§ **Action item**: In the entries that follow, how many lines hold "each"? Nothing but the number is expected.

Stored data
====

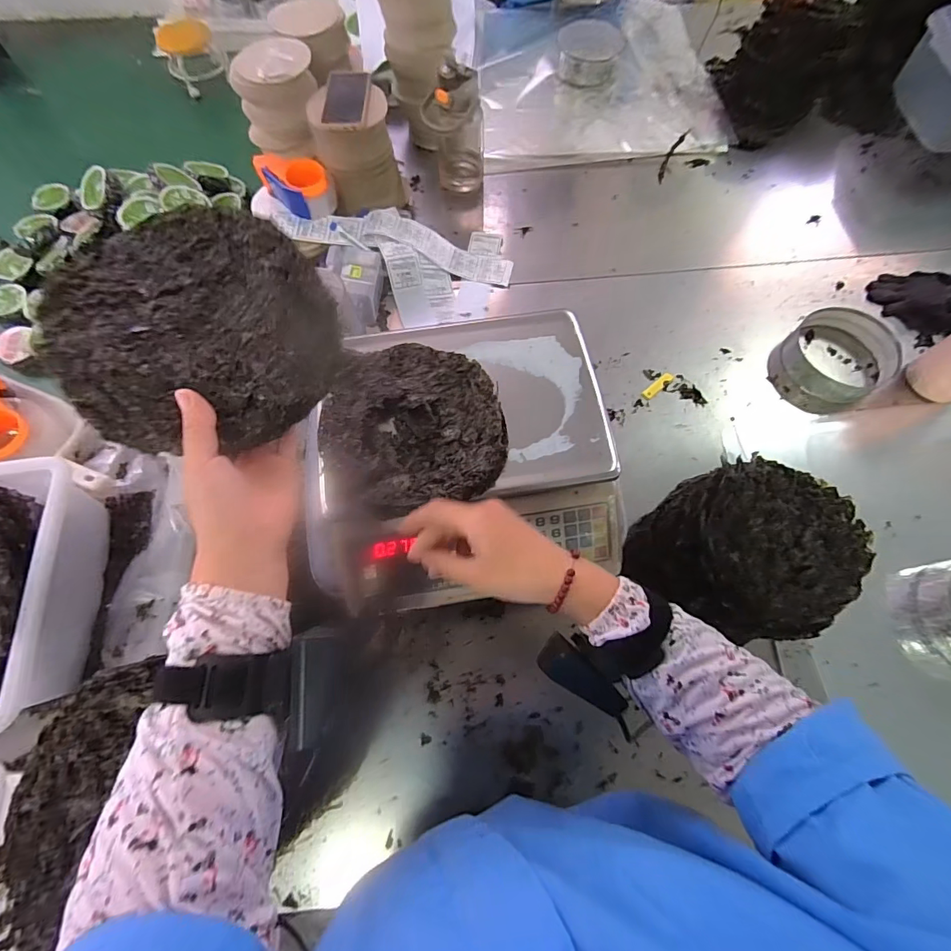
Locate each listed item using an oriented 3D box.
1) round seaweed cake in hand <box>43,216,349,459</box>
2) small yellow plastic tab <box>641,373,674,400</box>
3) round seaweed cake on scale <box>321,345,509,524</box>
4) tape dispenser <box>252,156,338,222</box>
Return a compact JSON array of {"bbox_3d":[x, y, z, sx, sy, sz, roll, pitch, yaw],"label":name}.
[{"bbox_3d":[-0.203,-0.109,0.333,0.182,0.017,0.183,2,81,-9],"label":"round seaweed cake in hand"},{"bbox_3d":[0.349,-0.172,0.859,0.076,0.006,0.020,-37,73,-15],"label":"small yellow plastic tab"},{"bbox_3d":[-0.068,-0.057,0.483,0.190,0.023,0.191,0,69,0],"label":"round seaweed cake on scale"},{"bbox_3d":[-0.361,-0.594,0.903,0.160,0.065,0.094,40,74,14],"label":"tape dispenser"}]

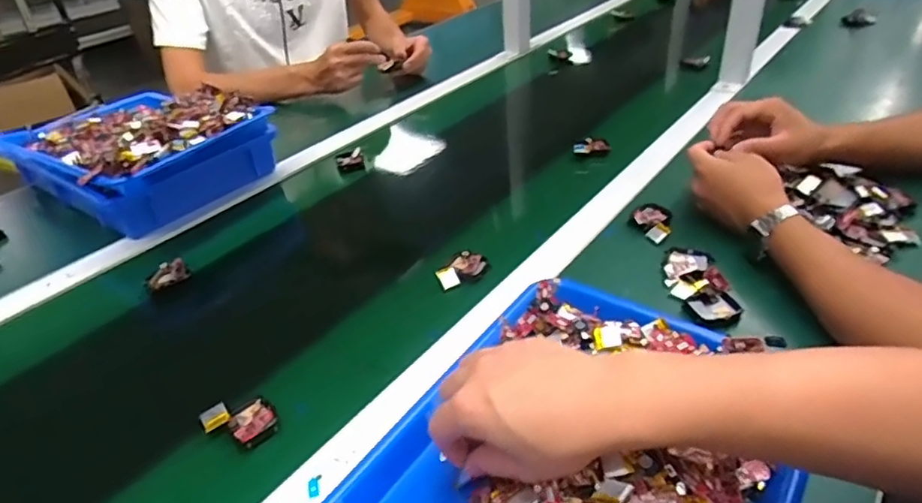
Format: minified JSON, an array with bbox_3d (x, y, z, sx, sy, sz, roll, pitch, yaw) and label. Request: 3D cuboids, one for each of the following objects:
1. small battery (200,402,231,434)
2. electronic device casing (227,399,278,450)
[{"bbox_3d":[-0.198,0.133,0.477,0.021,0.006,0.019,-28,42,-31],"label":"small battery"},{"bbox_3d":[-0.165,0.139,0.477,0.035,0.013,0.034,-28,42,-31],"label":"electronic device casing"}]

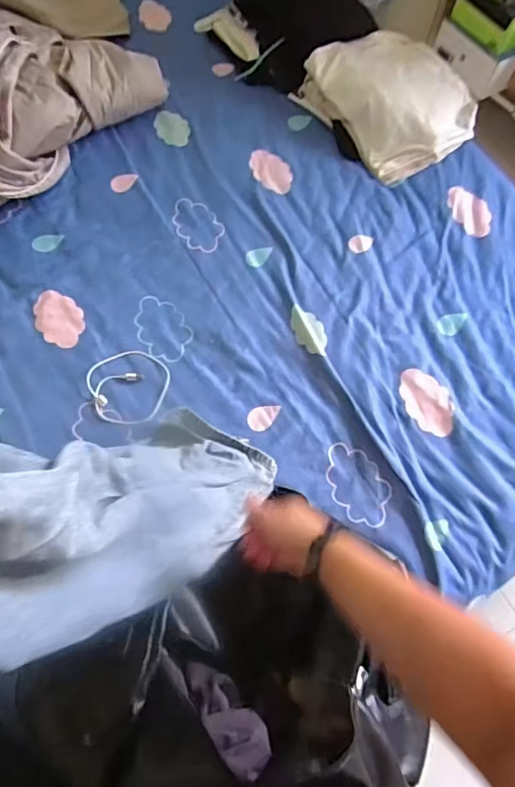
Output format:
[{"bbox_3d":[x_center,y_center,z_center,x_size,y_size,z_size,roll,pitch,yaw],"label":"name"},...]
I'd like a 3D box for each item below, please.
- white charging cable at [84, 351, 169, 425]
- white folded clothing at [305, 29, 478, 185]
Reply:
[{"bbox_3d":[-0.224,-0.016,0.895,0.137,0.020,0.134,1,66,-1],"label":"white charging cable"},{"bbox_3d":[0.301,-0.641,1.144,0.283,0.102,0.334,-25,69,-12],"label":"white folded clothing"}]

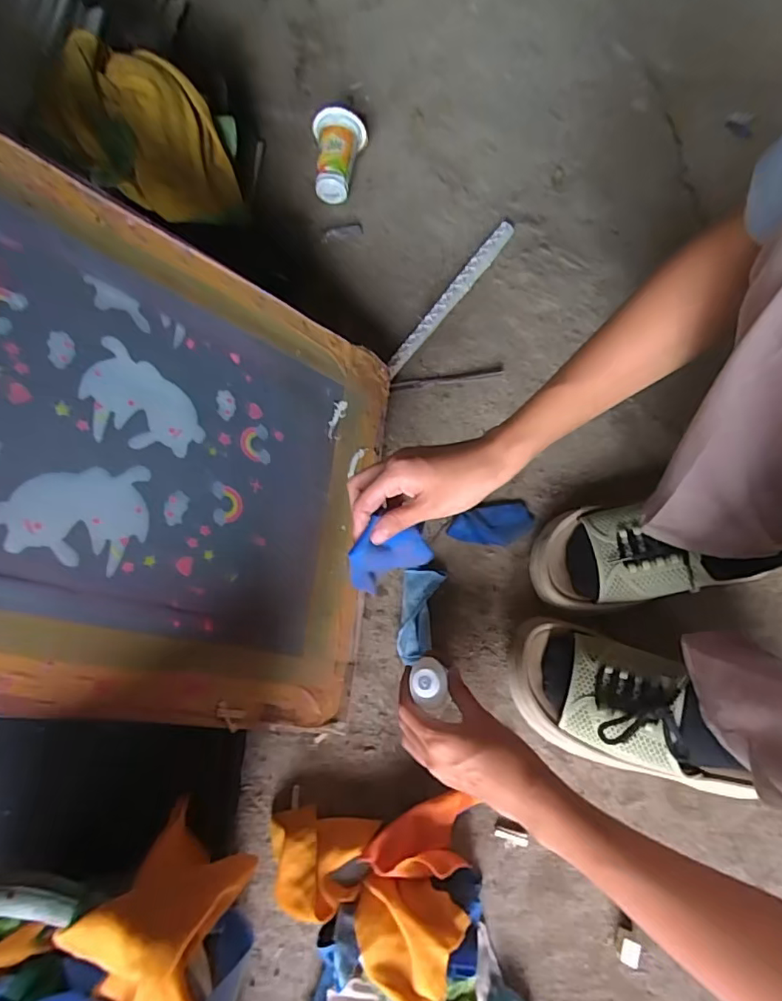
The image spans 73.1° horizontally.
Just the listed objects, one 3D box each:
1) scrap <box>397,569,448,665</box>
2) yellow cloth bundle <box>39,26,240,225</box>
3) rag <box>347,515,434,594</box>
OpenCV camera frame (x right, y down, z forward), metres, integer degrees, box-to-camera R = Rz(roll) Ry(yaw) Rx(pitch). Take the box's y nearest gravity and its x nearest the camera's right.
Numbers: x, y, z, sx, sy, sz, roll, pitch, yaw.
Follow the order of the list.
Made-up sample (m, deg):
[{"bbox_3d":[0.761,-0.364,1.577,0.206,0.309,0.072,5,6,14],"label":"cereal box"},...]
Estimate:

====

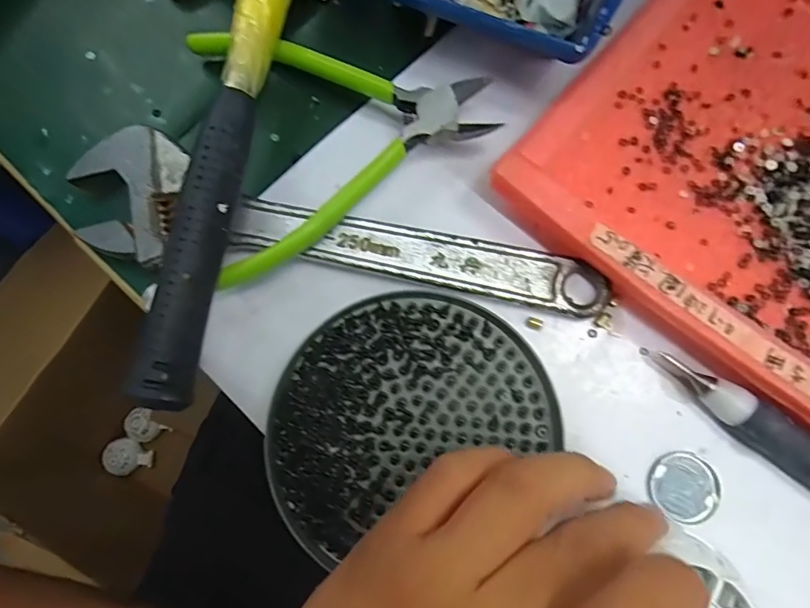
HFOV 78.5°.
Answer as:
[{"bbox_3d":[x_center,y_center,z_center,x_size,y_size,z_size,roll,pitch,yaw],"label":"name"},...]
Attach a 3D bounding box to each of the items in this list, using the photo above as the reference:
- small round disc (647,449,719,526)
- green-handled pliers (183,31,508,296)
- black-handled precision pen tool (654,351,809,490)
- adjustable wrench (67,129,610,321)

====

§ **Exercise result**: 5